With COP26 underway and the world’s leaders discussing ways to collaborate and devise a positive plan of action, it’s a timely moment to reassess the design industry and its environmental impact. And looking at the interiors sector in particular, there are many ways it can reduce its footprint, with small actions that en masse can result in major global change.
Exploring the potential for a second life of every product is one good place to start – can it be reused, repurposed, or recycled? And as consumers, the notion of buying less but buying better is key. While buying antiques, vintage pieces and second-hand furniture has an important part to play, there will always be times where we need to buy new. In these instances, opting for brands and designers that can give full traceability of each piece is the ideal.
Stefan Dodds, co-founder of Dodds and Shute, a design-led firm dedicated to sourcing the most sustainable products, agrees that everyone needs to be buying from responsible and transparent businesses. “We need to recognise that sometimes, there is slightly more inconvenience in doing this,” he says. “Always ask questions of the brands you’re purchasing from – where are the goods made, what is the company’s sustainability policy, what does the company do to eliminate modern slavery in their supply chain? If people can’t answer these or aren’t willing to investigate them, this should be an alarm bell.”
While this places an increased onus on consumers to do their research, it is vital that brands also ensure they are communicating effectively to eliminate this pressure and offer consumers a real insight into such area.
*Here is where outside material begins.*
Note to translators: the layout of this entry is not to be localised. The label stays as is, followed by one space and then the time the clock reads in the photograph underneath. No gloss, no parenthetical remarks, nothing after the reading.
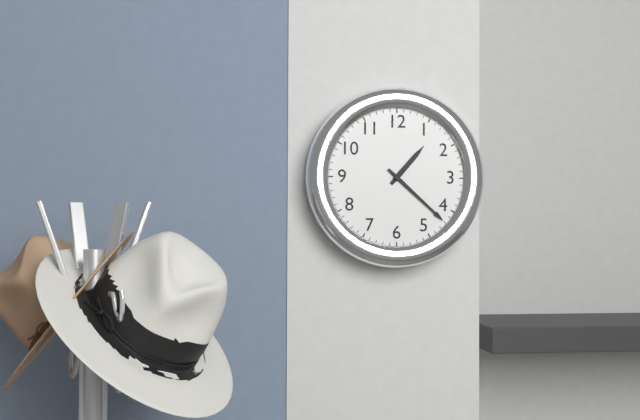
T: 1:22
This commitment from brands, coupled with consumer shifts, could result in further positive change at a quicker pace. “We need to get away from the throwaway culture we are used to,” Dodds continues. “For example, when you’re buying a sofa, think about keeping it for the rest of your life.”
We cannot afford to sit back and wait for someone else to sort the problem out.Fiona Ginnett, director of kitchen studio HØLTE
Jennifer Manners – a former news journalist and now an award-winning textile designer – has taken a practical and highly effective approach to co-opting that throwaway culture. Realising that high performance (in other words, durability and ease of cleaning) is a desirable quality in rugs, and keen to increase their sustainability, she researched fibres made from recycled plastic bottles – the polyethylene that ends up in vast quantities in the ocean.
Manners quickly discovered that options were limited, and certainly not up to the requirements of high-end textile design. Instead, she invested considerable time and resources into creating her own fibres, comparable to the feel of wool, and which won her a Best Sustainable Product award at Decorex. What is so compelling about Manners’ approach is that the result is a product that is both sustainable and highly desirable.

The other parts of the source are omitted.